Streams of bright orange lava could be seen spilling over the ground as a large column of smoke rose more than six miles into the air.
Scientists say the activity could continue for several days but, so far, neither residents nor the critically endangered Conolophus marthae - the Galapagos rosy iguana - are reported to be at risk.
The Galapagos National Park initially tweeted a warning about Isabela Island, where Wolf volcano erupted at dawn, but later said the iguanas' habitat on the volcano's northwest side appeared to be out of danger.
The iguanas, "which share the habitat with yellow iguanas and giant Chelonoidis becki tortoises, are situated on the northwest flank, which raises hopes that they will not be affected," it said in a statement.
The authorities were first alerted to the eruption of the 1,706m (5,600ft) volcano when it was spotted by a tourist boat passing the uninhabited area.
Park officials flew over the zone and took pictures of the eruption.
"The eruption generated a very large column of smoke that rose more than 10 kilometres (six miles) into the air, and later drifted toward the southwest part of the volcano," said Sandro Vaca of Ecuador's Geophysics Institute.
"However, there has been no effect on residents."
The lava is flowing down the volcano's southern face and it is likely to reach the sea where some marine life could be harmed, scientists said.
Unusual seismic activity was also reported at the Sierra volcano on the same Isabela Island in April.

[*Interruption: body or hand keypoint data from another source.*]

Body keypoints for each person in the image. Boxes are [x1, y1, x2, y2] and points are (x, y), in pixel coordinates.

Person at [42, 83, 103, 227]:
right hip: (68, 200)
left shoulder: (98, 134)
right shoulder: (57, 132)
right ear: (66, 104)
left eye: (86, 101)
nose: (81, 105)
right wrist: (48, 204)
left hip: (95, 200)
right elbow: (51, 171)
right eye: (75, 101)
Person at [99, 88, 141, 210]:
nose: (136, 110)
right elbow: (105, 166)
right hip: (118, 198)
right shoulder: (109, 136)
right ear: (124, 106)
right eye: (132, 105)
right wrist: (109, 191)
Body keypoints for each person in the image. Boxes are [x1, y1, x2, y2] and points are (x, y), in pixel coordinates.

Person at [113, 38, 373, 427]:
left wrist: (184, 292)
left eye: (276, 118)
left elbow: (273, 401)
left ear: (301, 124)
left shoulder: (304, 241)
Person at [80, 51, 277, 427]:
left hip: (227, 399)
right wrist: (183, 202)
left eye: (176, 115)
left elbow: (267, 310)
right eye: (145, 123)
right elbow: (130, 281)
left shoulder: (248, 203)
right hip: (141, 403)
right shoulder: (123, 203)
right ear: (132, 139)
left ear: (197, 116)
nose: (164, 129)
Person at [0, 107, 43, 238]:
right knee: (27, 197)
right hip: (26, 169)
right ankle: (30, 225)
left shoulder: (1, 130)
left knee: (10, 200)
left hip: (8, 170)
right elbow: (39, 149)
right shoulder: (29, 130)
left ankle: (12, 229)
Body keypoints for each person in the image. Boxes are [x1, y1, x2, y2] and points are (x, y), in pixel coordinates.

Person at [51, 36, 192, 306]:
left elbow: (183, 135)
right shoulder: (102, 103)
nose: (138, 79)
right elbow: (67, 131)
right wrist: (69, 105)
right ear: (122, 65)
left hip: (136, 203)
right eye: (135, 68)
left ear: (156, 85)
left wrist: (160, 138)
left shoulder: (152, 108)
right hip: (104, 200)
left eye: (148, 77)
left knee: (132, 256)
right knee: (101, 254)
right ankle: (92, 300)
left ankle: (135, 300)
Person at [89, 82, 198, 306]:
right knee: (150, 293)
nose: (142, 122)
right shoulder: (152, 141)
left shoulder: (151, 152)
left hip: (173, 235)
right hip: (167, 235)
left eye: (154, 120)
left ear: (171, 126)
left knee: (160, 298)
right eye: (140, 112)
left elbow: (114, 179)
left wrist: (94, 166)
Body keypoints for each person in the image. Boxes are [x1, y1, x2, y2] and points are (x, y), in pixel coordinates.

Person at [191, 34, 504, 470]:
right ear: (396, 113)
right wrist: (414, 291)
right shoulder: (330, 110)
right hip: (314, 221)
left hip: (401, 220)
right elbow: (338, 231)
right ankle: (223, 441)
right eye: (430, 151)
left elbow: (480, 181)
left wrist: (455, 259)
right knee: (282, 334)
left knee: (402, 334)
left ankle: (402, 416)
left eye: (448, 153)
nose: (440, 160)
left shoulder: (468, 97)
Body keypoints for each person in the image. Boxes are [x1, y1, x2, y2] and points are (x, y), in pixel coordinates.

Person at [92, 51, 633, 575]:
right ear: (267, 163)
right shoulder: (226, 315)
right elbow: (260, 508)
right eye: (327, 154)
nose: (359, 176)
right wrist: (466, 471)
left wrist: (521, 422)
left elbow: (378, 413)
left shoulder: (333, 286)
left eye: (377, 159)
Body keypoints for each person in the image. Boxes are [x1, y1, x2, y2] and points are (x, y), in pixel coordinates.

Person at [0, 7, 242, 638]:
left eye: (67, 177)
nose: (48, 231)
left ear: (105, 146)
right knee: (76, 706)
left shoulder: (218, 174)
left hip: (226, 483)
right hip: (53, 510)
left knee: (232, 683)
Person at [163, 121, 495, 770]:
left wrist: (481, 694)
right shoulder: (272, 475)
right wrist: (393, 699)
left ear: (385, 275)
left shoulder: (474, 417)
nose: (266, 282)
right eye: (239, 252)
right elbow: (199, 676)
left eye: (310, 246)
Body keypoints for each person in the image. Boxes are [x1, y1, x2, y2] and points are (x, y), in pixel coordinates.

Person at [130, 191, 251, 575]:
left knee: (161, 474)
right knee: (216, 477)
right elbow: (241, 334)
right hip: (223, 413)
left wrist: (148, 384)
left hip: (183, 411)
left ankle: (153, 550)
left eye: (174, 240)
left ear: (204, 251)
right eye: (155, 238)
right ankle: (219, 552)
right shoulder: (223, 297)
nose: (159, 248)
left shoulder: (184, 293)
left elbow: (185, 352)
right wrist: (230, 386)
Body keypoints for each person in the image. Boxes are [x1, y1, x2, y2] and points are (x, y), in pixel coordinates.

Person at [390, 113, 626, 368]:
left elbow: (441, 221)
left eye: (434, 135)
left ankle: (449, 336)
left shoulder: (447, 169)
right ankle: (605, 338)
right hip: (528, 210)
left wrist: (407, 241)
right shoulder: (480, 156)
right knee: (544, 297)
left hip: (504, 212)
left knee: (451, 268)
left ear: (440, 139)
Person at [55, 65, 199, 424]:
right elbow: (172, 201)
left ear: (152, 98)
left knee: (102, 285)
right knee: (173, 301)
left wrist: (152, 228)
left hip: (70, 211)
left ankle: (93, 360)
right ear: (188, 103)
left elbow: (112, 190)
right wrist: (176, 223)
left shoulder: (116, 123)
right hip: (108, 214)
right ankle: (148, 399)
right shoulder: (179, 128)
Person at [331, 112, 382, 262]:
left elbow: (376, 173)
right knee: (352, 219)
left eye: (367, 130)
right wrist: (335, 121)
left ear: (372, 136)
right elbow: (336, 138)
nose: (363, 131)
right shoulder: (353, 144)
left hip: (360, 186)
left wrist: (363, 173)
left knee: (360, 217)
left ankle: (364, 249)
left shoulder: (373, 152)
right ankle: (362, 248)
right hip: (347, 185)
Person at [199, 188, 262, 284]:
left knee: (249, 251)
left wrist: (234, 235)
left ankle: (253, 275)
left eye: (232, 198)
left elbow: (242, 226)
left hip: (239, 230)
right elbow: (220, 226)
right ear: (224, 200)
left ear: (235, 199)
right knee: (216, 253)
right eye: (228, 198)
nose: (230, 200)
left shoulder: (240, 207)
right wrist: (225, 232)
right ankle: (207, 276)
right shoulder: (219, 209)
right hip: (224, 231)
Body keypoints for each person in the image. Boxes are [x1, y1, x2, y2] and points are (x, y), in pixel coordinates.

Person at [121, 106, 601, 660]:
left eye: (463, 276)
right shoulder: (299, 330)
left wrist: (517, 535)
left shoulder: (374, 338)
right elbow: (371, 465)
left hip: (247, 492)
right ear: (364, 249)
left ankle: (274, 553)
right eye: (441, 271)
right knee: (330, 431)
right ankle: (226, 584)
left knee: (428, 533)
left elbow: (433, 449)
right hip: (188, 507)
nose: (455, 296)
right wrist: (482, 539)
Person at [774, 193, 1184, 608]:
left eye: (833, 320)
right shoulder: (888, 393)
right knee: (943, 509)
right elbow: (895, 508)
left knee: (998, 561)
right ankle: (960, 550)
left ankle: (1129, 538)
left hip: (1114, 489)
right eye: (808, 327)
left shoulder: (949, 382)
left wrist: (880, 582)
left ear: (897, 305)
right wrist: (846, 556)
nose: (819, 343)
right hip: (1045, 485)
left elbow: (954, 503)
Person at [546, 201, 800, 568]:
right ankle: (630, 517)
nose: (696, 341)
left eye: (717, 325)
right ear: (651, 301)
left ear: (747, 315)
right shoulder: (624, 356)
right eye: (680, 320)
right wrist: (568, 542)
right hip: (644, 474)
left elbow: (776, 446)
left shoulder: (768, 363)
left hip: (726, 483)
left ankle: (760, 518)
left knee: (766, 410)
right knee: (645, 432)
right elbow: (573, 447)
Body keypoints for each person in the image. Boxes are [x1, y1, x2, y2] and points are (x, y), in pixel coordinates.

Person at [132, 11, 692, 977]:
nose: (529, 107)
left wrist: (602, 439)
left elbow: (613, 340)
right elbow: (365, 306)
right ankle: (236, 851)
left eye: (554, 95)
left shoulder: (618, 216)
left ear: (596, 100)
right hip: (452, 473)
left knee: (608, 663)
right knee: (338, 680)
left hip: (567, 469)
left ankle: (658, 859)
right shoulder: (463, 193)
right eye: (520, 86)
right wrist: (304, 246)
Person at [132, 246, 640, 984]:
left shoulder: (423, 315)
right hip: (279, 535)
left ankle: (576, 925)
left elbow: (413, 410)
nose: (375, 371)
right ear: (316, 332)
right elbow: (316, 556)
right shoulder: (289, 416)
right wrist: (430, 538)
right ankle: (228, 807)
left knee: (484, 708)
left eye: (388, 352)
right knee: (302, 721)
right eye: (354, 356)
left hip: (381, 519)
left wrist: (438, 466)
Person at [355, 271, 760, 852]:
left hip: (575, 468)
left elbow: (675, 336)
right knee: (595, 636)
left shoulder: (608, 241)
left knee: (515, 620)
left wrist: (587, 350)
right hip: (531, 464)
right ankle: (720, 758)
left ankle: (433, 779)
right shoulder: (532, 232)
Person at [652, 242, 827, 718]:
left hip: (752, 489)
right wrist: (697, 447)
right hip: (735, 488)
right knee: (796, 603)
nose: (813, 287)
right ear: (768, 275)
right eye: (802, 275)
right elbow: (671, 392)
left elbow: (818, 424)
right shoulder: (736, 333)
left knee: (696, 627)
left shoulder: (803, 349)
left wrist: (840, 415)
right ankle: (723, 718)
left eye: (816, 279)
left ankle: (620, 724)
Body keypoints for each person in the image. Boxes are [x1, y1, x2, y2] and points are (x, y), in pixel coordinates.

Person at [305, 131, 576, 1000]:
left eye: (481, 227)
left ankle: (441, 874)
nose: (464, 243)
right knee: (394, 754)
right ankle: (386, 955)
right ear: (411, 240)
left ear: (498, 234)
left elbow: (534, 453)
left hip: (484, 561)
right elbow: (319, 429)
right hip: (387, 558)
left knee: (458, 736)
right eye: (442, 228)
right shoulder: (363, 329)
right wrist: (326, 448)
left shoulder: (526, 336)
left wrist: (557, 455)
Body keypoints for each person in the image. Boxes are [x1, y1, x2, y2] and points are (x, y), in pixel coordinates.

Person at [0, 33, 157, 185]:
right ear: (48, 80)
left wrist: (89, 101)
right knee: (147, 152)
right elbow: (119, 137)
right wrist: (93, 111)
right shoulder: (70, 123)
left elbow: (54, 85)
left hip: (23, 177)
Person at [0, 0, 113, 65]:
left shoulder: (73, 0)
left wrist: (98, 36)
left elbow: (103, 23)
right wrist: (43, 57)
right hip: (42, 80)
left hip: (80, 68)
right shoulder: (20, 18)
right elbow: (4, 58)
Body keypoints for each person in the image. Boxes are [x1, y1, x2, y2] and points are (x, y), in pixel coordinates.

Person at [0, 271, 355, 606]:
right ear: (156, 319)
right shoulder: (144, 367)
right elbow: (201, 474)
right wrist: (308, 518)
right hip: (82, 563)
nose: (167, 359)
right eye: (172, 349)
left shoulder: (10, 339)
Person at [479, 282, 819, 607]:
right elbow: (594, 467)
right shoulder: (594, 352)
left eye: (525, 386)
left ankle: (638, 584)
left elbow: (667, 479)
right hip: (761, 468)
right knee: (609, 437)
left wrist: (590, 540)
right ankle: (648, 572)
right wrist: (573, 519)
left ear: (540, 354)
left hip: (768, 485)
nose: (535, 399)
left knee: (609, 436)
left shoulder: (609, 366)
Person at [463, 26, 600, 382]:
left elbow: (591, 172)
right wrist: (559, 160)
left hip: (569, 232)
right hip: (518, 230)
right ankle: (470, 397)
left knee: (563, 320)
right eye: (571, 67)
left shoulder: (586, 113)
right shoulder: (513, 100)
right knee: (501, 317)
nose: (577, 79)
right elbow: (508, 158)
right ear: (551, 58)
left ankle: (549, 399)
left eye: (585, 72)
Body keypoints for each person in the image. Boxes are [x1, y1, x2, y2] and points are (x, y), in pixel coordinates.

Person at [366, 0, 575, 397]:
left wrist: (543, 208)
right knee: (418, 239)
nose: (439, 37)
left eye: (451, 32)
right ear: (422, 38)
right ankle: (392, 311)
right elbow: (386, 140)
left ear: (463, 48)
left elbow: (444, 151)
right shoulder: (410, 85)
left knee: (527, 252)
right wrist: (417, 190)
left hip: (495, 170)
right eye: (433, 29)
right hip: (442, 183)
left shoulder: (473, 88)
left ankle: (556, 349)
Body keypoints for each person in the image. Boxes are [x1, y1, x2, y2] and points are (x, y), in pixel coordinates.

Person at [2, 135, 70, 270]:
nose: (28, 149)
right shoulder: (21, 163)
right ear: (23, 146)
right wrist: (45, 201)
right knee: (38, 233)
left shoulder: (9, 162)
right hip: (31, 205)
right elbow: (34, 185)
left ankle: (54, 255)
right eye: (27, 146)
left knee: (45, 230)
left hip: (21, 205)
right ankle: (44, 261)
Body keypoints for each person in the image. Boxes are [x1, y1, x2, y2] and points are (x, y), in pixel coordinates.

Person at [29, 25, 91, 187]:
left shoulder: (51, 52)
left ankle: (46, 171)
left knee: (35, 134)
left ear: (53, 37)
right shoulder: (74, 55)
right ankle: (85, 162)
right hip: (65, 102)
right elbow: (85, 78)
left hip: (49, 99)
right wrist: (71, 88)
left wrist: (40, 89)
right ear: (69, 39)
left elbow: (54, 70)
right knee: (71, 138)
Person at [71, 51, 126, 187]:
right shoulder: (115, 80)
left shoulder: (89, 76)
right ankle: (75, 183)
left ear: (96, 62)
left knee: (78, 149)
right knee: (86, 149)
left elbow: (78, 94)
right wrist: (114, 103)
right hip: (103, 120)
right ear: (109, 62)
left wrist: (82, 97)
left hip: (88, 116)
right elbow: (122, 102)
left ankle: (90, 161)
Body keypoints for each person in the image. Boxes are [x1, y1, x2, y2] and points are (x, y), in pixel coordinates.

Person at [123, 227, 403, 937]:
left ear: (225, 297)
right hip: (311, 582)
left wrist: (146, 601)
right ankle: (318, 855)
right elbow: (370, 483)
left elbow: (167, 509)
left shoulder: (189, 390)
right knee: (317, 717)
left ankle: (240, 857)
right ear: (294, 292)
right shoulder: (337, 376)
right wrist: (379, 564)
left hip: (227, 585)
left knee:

Isabela Island is the largest in the Galapagos, the Ecuadorian UNESCO-status archipelago made famous by Charles Darwin's studies of its astonishing range of natural biodiversity, which was crucial in his development of the theory of evolution by natural selection.
The chain of 13 islands and 17 islets, which sits about 600 miles (1,000km) off the coast of Ecuador, is in one of the most volcanically active regions in the world.